Task statement
The response must contain each line of the material that holds "CONSULTING".

Exercise materials
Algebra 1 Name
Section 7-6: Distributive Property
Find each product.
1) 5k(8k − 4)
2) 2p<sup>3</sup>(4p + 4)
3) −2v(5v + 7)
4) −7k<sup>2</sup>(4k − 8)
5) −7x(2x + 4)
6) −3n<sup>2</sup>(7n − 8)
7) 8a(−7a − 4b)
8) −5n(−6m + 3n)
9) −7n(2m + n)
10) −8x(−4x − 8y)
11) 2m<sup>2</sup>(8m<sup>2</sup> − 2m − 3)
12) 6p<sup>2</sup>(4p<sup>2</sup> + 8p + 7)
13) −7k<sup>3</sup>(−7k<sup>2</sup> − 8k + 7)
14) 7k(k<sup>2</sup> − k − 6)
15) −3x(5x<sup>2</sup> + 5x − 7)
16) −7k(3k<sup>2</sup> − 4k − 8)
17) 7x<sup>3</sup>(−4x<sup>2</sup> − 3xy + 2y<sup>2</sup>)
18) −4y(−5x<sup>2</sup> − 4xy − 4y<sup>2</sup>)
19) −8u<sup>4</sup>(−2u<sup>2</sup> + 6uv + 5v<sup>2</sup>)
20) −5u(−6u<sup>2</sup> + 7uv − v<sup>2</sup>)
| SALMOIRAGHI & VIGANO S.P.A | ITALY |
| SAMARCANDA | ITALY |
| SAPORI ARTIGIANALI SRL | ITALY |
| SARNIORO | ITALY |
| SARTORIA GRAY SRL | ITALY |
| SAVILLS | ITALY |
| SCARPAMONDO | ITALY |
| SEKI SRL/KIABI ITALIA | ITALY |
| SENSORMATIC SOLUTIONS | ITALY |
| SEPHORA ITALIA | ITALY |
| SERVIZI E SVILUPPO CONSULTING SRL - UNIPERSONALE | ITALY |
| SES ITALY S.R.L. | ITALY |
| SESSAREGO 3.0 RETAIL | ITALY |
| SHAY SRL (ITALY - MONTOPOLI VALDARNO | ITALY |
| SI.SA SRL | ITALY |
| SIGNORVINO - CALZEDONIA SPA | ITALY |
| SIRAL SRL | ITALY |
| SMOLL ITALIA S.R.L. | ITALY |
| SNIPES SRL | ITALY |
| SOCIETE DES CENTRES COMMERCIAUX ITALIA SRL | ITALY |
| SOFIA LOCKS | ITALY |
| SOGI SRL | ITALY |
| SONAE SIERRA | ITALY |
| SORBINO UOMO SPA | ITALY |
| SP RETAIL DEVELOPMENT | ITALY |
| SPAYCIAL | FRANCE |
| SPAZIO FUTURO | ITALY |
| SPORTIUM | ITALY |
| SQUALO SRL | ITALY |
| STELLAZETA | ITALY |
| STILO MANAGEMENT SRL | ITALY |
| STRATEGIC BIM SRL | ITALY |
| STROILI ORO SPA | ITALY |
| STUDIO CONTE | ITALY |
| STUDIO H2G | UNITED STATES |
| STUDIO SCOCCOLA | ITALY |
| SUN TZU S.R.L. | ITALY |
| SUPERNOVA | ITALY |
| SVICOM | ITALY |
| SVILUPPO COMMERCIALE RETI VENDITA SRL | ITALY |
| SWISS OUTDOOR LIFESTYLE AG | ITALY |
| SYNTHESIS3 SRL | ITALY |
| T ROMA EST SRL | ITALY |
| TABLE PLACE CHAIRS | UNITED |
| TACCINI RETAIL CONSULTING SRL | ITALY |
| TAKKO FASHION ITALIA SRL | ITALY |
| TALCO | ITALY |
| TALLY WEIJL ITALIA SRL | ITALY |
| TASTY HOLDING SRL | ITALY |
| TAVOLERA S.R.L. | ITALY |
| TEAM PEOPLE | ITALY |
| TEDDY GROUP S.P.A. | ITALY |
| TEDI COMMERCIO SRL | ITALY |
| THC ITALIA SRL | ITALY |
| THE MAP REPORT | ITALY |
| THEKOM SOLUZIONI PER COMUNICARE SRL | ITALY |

Completed task
| SERVIZI E SVILUPPO CONSULTING SRL - UNIPERSONALE | ITALY |
| TACCINI RETAIL CONSULTING SRL | ITALY |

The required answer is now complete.